EXERCISE GOAL:
Carry on the lecture passage about the MIPS CPU data path below, picking up after its last sentence.

READING PASSAGE:
:::::

Then for memory type instructions we have considered load word and store word instructions where these instructions have this format load word or store word R₁, offset R₂ where R₂ is the base register. The content of this register R₂ is added with offset, offset after sign extension. To give you the physical address in the memory and for load operation, you have to read that particular memory location and store the data in register R₁. Whereas for store word, the data from register R₁ will be stored into the addressed memory location.
The data path and data units that are involved in this operation are this (Refer Slide Time: 00:04:42). This obviously will have their register files because two registers are involved. Register \( R_2 \) is always to be read, \( R_1 \) may be read or may be written into depending upon the type of instruction that you execute, whether it is load word or store word. In this case ALU is used for computation of the physical address in the memory, not for performing any add operation like we have seen in case of register type instructions. So this ALU now computes the physical address in the memory location which is to be accessed either for reading purpose or for writing purpose.

(Refer Slide Time: 00:05:22 min)
Then the branch type of instruction that we have seen that is branch on equal R1 R2 offset where R1 and R2, if these two registers contents are same then the program counter will be loaded with a value offset and this offset is from the current program counter value. So again in this case, this ALU is used for comparing R1 and R2 that means ALU has to work in subtract mode. If the ALU output is zero in that case, the effective branch address has to be loaded into the program counter and for that what you have to do is with the current program counter value, you have to add the sign extended offset after giving a left shift by two bits. This left shift of two bits ensures that always the branch address that is generated starts at the starting location of a word of 4 bytes. So that ensures that always this branch address will be the first address of an instruction because every instruction consists of four bytes. These are the data units and the data paths which are involved while execution of BEQ instruction.

(Refer Slide Time: 00:06:40 min)

Then you have seen that how to combine all these data paths and the data units by using the multiplexers because in many cases we have that data from various sources has to go to a single destination. So all those source outputs are to be multiplexed and the multiplexer output will go to the destination. Accordingly we have one multiplexer here and another multiplexer here. So this is the basic design of this MIPS CPU.

:::::

Named joint coordinates:

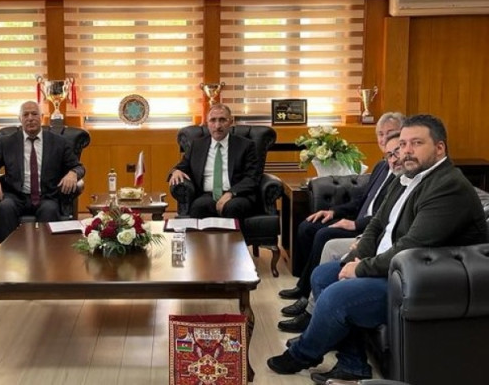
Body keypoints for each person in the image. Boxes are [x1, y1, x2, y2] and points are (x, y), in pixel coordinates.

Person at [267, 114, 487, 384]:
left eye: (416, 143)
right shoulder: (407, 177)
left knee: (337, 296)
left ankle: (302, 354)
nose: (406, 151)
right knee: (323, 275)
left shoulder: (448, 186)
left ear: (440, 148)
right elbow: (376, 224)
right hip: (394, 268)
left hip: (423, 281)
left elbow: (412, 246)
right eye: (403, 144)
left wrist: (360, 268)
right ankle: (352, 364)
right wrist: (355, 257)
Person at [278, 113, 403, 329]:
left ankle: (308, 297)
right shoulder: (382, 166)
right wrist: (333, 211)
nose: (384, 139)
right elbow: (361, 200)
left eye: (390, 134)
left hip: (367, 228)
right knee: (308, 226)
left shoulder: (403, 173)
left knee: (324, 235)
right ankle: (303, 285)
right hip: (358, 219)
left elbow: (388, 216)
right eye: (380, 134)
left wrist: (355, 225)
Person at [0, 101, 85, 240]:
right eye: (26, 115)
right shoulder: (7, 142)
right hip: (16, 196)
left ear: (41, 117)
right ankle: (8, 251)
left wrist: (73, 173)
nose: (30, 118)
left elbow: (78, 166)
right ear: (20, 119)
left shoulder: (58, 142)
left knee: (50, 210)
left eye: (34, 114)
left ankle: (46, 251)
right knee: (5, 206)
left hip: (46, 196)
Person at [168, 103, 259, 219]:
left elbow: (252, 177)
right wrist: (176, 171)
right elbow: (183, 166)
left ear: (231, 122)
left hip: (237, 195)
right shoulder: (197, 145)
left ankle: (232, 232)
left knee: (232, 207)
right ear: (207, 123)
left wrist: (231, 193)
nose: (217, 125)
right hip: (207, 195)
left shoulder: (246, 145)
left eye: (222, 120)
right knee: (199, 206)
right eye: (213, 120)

:::::

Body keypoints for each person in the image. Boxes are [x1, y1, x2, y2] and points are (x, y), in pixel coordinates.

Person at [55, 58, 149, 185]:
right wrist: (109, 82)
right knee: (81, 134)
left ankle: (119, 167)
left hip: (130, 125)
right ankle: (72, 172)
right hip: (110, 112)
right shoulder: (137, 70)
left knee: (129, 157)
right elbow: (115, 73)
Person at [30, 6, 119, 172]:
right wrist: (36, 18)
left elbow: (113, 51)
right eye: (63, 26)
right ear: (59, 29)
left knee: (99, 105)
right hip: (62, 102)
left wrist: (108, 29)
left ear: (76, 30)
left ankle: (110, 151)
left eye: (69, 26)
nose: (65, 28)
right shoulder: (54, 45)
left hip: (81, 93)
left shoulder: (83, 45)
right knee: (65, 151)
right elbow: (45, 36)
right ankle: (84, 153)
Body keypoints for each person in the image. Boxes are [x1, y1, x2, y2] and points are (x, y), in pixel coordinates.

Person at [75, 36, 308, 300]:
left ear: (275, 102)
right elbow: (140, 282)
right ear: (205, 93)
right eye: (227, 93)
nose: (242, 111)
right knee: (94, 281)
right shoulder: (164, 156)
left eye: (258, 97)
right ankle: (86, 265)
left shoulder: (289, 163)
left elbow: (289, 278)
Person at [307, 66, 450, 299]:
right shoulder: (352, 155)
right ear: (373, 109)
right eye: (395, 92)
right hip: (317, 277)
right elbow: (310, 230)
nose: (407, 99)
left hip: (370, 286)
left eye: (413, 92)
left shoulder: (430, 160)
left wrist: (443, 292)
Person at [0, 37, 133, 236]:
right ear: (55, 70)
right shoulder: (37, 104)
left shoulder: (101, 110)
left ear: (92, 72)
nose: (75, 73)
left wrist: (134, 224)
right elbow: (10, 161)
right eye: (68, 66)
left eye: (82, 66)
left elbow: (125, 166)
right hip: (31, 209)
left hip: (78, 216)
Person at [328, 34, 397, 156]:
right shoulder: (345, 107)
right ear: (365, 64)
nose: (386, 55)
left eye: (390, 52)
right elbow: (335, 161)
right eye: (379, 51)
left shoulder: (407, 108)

:::::

ANSWER BELOW:
However you will find that in this particular CPU, we have duplication of data units. For example here we have two adder units and one ALU, though these addition operations can be performed by this same ALU, if we design our data path properly. Not only that, here in we need two different memory units, one is the instruction memory and the other one is data memory. So instruction memory contains only the instructions, the data memory contains the data. So whenever you have to read a data or you have to write a data by using load word or store word instructions, the data will be read from or written into this data memory whereas the instruction will always come from the instruction memory. Now let us see that how we can avoid this duplication because if we can properly design the data path and you can avoid the duplication, a lot of hardware cost can be saved.
So the first thing that you have to do is to avoid duplication is that whether we can combine this data memory and instruction memory. So that we will have a single memory unit which will store both the instruction and data.

(Refer Slide Time: 00:08:28 min)

So for optimization of hardware, the first operation that we will do is we will have a single memory which will store both the data and the instruction. Now we don’t have any more separate instruction memory and data memory. We have the memory unit M. Now since we are storing both the instruction and data in the same memory and we have seen before that when an instruction is to be fetched from the memory, the address has to come from the program counter. When a data has to be accessed from the memory, the address has to come from the ALU output because it is the ALU which computes the effective address of the data. There are two sources of addresses from where the address to this memory can be available, one is program counter, other one is ALU.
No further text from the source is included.